Task item:
In the material, starting at the line containing "Schöner schrauben" and ending at the line containing "Elektroauto.", substitute "Korea" for "China". Return only those lines, with everything else left unchanged.

--- Provided records Enclosed Below ---

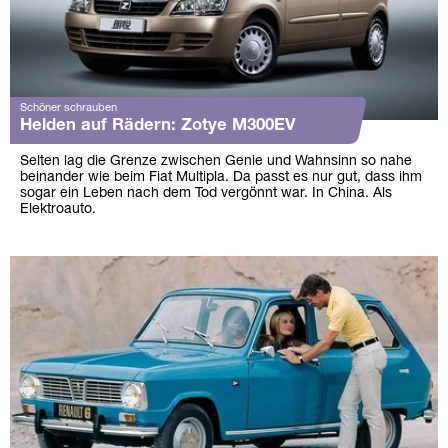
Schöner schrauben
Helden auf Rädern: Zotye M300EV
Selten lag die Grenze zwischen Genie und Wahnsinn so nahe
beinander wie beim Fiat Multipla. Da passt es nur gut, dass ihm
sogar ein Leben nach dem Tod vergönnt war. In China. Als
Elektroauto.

--- End of Enclosed Provided records ---
--- Provided records Enclosed Below ---

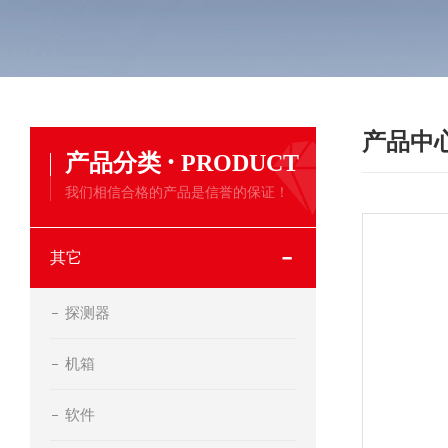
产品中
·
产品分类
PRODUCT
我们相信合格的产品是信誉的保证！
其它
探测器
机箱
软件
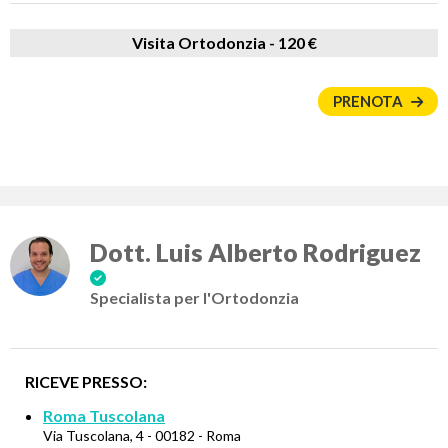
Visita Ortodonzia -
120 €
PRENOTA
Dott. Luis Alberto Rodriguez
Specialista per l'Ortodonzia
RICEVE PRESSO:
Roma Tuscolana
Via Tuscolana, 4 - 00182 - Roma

--- End of Enclosed Provided records ---

Response to the exercise:
Schöner schrauben
Helden auf Rädern: Zotye M300EV
Selten lag die Grenze zwischen Genie und Wahnsinn so nahe
beinander wie beim Fiat Multipla. Da passt es nur gut, dass ihm
sogar ein Leben nach dem Tod vergönnt war. In Korea. Als
Elektroauto.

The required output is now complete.